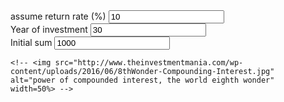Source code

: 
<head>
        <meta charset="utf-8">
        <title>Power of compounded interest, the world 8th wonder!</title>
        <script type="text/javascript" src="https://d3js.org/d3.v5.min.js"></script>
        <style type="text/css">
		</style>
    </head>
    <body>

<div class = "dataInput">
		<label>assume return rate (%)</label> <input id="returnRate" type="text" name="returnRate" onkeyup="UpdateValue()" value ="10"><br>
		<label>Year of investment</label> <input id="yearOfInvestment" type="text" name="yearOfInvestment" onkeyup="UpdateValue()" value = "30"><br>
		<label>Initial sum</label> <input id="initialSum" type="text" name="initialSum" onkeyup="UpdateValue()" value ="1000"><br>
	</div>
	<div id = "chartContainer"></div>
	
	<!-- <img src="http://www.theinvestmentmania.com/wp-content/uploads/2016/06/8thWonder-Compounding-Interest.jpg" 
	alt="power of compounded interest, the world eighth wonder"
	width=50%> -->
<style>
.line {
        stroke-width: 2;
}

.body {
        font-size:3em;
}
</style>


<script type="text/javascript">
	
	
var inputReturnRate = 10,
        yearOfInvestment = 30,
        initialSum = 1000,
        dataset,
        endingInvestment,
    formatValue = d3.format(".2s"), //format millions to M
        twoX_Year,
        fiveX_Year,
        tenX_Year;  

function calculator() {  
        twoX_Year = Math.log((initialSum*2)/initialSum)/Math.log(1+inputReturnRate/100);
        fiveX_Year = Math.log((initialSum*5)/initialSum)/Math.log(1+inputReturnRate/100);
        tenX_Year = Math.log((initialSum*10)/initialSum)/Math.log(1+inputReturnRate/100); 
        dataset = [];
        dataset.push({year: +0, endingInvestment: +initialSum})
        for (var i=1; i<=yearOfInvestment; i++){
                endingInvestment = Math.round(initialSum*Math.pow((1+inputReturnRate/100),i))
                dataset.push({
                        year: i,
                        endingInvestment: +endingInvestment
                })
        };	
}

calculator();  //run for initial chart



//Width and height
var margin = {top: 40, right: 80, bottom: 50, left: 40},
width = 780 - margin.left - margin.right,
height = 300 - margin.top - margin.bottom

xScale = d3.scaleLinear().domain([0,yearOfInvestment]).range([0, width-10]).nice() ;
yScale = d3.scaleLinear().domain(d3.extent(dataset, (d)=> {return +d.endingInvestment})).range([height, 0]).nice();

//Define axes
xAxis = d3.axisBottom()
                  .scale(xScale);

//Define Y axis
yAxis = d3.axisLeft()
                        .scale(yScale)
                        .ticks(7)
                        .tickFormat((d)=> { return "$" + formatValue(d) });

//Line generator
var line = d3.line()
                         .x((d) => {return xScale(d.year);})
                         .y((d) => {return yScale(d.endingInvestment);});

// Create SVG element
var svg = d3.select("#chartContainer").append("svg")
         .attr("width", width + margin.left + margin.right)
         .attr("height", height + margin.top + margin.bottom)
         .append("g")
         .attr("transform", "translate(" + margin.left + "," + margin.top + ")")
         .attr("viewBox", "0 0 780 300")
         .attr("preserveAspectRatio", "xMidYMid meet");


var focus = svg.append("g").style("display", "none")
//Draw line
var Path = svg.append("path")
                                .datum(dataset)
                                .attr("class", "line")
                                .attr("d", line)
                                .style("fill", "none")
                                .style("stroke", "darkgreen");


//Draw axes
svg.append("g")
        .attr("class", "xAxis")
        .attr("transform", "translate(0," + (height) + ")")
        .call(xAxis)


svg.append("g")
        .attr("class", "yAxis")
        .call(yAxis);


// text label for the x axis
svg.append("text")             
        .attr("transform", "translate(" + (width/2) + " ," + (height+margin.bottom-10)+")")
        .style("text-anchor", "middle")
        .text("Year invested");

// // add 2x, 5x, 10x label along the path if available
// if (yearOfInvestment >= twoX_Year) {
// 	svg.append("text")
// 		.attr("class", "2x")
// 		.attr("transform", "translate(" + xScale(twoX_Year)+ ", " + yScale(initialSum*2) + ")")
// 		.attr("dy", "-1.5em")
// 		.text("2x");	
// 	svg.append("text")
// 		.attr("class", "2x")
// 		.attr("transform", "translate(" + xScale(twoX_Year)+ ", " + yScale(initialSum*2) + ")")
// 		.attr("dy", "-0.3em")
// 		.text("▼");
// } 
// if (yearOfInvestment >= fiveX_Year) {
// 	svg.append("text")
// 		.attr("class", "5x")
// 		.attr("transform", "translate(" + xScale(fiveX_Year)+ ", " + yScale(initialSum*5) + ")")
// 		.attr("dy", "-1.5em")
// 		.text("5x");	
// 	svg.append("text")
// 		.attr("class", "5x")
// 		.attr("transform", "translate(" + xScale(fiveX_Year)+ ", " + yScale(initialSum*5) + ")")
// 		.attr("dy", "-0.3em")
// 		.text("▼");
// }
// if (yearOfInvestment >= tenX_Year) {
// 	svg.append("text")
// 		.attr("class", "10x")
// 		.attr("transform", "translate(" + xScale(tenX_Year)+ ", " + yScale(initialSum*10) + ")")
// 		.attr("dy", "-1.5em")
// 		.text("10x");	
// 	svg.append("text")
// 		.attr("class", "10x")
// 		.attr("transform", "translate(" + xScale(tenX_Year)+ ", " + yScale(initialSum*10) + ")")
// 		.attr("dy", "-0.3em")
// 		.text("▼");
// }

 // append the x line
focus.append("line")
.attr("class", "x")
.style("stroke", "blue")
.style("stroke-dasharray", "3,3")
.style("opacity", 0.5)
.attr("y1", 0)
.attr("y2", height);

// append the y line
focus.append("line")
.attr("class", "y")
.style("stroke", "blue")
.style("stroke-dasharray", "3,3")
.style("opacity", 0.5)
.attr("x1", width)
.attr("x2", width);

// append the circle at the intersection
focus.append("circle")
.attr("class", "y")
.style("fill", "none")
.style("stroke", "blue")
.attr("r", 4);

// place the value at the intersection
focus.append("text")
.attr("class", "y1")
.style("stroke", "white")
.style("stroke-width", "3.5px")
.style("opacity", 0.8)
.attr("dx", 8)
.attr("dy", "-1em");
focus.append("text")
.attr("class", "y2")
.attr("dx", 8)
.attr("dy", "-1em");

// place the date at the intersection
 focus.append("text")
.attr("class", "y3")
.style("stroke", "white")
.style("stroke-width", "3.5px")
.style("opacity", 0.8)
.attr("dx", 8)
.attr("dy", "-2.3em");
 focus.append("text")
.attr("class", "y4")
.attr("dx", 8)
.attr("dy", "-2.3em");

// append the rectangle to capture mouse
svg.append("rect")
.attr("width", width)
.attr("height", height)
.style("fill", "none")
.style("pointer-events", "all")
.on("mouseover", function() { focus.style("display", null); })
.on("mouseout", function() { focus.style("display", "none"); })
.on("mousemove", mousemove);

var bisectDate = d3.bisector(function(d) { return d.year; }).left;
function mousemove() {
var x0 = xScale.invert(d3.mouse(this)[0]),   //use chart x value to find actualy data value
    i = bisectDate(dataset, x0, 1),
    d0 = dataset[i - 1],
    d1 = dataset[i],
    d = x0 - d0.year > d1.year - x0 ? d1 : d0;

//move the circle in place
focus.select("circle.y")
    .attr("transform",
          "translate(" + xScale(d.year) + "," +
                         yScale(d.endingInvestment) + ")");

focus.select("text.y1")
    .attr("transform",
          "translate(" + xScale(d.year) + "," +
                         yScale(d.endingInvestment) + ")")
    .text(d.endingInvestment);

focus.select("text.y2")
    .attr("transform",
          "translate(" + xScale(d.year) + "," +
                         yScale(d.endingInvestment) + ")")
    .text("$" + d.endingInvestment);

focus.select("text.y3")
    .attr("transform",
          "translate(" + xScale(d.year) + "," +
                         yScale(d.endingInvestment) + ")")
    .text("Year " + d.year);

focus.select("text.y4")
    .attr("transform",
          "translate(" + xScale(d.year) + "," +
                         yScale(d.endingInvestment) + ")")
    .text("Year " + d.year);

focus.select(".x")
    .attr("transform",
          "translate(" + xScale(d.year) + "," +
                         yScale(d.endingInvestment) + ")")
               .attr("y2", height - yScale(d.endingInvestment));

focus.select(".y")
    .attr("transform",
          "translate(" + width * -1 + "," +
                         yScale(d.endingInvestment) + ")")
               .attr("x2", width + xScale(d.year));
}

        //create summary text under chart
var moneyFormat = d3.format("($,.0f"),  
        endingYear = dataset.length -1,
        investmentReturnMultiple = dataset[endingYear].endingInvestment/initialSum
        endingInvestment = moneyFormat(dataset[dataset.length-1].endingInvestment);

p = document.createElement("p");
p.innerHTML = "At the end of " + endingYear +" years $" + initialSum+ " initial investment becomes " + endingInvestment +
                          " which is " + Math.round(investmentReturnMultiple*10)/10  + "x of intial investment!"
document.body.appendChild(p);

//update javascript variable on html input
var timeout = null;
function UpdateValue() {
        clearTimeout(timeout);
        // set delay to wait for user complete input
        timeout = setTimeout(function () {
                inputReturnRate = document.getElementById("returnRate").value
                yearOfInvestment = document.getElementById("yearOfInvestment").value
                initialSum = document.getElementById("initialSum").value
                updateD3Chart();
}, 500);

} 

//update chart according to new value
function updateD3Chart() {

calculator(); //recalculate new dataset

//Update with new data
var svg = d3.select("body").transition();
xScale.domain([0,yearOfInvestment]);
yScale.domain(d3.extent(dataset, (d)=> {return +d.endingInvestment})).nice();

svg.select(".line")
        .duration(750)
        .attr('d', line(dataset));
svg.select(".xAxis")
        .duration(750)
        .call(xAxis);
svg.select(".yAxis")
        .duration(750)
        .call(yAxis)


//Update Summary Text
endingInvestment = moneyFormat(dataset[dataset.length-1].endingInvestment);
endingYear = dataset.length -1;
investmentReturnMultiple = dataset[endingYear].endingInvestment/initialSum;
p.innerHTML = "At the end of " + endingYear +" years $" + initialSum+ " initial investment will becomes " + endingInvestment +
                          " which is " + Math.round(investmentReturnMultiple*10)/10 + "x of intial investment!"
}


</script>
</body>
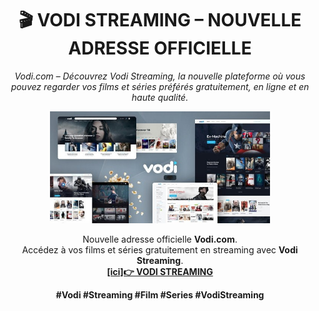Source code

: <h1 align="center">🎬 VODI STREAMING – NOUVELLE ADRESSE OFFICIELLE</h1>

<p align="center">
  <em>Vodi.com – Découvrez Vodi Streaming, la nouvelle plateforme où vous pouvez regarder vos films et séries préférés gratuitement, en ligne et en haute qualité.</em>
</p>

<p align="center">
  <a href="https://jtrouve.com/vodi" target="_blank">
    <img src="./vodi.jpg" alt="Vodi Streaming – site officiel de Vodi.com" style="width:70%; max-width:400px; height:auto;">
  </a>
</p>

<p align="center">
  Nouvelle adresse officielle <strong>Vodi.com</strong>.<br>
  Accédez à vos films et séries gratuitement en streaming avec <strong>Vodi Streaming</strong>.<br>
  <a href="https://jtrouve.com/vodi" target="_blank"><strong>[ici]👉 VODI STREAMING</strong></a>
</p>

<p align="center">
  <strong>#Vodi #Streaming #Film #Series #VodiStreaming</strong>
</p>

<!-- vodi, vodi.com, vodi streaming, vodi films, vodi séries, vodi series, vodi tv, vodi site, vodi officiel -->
# # # # # # #
▶ _Goal of the exercise_: Every line above that holds the word "domain" should be copied out.

▶ _Answer section_:
xScale = d3.scaleLinear().domain([0,yearOfInvestment]).range([0, width-10]).nice() ;
yScale = d3.scaleLinear().domain(d3.extent(dataset, (d)=> {return +d.endingInvestment})).range([height, 0]).nice();
xScale.domain([0,yearOfInvestment]);
yScale.domain(d3.extent(dataset, (d)=> {return +d.endingInvestment})).nice();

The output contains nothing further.